The blend entropy is a positive number that is higher for more problematic blends allowing for tuning based on use case.
While friendly
was not run on OR3 data, it was run on DC2 simulations and results are shown below.
As mentioned above, matching with RA/DEC is fast using the k-d tree but applying magnitude cuts and magnitude difference cuts can be slow. It is worthwhile to reduce the number of candidates which motivates choosing a r that will avoid most recognized blends. We can look at the distance between objects in recognized blends and choose a radius that rejects most of these blends. We use a distance of 1'' as > 99\% of recognized blends are larger while also allowing for any issues with astrometry or centroid algorithms.
Figure 1. Distribution of distance between deblended children in the same parent.
Using the kd-tree matching algorithm we can label unrecognized blends in the ground catalog. We then investigate how unrecognized blends correlate with various parameters such as object i-magnitude, shape parameters, and local density.
The fraction of unrecognized blends as a function of the observed i-mag is shown below including the results using friendly
on DC2.
Figure 2. Fraction of unrecognized blends as a function of observed i-mag. The kd results are shown in blue and results using blend entropy in orange. The two show a similar bump at the faint end while there is not strict agreement.
If we restrict to only detected galaxies we se a slight increase
Figure 3. Fraction of unrecognized blend as a function of observed i-mag including a restriction on only observed galaxies. There is a slight increase corresponding to extended objects being easier to overlap with.
We look at the second moment, Q_{ij}, of extended objects. We combine the second moments via
e_1 = \frac{Q_{xx} - Q_{yy}}{Q_{xx} + Q_{yy}} \;\;\; e_2 = \frac{2Q_{xy}}{Q_{xx} + Q_{yy}}
We create Q_{rr} = \sqrt{Q_{xx}^2 + Q_{yy}^2}.
Figure 4. Fraction of unrecognized blend as a function of measured second moments on observed galaxies. The range is limited to the 95% range for each measurement.
Figure 5. Fraction of unrecognized blend as a function of ellipse polarization on observed galaxies.
To estimate the local density, \sum(r_i), we use Equation 7 from Darvish et al.

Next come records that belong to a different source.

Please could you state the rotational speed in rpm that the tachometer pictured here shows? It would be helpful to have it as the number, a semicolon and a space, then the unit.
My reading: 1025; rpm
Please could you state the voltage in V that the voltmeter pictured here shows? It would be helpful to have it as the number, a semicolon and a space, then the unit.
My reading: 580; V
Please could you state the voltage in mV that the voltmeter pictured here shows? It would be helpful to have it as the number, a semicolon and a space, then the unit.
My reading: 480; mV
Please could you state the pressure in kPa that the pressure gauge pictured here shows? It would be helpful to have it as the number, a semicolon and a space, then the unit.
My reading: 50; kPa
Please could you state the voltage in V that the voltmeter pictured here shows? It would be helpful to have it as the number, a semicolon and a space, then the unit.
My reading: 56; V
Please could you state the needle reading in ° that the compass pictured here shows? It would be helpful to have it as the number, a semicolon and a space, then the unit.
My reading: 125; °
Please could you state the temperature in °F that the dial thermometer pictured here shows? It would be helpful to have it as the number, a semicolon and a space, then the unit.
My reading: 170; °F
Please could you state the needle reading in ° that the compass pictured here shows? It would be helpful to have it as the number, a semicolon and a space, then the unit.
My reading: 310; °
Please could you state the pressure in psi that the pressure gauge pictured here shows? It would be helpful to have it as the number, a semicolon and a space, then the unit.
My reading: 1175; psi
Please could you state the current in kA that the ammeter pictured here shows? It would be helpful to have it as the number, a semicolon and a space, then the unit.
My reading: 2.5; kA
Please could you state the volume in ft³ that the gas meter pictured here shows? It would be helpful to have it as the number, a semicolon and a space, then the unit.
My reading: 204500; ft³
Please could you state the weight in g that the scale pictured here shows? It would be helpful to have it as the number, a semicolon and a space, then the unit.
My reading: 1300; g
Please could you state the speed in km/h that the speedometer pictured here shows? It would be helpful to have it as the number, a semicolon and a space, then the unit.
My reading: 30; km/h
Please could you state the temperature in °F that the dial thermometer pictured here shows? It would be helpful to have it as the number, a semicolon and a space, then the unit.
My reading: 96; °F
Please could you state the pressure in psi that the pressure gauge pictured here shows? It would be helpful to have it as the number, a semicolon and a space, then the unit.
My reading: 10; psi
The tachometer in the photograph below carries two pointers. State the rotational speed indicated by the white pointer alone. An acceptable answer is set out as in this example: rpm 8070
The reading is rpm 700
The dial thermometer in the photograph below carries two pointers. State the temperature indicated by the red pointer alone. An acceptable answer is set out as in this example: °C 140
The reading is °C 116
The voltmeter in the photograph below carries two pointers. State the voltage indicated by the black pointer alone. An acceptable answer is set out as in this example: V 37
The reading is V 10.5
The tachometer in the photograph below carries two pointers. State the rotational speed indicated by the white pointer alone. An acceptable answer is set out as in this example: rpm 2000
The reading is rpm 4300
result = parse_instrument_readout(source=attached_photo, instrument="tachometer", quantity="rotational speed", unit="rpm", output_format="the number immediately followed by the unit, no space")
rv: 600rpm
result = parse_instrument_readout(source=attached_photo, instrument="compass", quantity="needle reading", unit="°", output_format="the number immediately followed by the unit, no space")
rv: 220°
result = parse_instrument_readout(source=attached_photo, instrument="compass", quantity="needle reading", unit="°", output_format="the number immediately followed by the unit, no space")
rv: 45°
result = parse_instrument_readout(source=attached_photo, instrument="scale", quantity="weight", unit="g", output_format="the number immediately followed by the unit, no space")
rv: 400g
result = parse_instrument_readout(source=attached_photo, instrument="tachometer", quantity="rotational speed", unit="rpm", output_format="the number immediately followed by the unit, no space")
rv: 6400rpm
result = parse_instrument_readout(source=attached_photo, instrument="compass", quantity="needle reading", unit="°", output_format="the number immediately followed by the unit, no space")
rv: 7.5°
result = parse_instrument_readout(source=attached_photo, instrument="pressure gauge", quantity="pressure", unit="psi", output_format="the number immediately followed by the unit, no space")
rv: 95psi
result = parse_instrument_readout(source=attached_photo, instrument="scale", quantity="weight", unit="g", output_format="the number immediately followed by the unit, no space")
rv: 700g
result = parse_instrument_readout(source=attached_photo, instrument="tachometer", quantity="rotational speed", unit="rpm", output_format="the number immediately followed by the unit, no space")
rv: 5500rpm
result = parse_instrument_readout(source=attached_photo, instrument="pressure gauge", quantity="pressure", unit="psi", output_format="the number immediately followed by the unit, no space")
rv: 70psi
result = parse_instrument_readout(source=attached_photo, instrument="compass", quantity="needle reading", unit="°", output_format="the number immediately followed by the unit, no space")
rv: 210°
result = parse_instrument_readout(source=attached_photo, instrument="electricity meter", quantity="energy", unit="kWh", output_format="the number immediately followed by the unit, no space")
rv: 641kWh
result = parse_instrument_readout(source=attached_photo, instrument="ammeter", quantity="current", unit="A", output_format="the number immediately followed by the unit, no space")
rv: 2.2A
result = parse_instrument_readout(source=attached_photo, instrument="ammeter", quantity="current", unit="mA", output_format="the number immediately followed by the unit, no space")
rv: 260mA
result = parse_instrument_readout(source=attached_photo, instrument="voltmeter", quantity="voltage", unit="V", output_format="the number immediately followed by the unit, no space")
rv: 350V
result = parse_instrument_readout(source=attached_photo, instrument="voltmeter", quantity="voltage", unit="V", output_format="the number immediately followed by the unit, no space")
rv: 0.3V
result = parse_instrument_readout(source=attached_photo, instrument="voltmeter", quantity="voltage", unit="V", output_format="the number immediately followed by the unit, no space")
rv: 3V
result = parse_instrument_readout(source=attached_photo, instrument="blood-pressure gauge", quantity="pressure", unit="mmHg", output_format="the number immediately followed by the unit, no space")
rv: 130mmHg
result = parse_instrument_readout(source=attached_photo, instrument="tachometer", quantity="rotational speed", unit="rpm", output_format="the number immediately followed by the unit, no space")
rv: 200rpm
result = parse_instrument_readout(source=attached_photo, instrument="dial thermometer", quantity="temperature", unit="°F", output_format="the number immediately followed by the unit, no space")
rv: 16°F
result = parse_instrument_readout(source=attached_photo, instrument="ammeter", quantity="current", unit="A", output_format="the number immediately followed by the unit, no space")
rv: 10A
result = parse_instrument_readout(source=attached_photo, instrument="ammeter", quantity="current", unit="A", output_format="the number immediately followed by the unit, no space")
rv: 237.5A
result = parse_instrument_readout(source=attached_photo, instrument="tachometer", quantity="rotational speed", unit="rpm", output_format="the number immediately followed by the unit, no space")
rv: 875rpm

\sum(r_i) = \frac{\sum_{j=1}^k j}{\pi \sum_{j=1}^k d_{ij}^2}
Where d_{ij} is the distance between object i and j. When querying for neighbors, we can either look at the object catalog when testing the pipeline or the truth catalog when testing for science. There will likely be some underlying science that can be extracted by using the truth catalog density but we limit our focus to the detected catalog to test the pipeline.
The distribution of density and the relationship with unrecognized blends are shown below
Figure 6. Log scale histogram of object density using 5 neighbors.
Figure 7. Fraction of unrecognized blend as a function of local detected density (left) and local true density (right). As expected, the fraction of unrecognized blends monotonically increases with true density however the observed density flat-lines.
We also make some heatmaps to see how multiple variables interact.
Figure 7. Fraction of unrecognized blend
We have created a set of tools that enable us to match between catalogs to label unrecognized blends and investigate how the rate of unrecognized blends vary with object properties. Basic characteriziation can help us inform us when designing ML algorithms to predict unrecognized blends when we don't have access to high quality space based data. During commissioning and observation we intend to re-do this analysis using space based data which will enable future studies on unrecognized blends and how to mitigate them.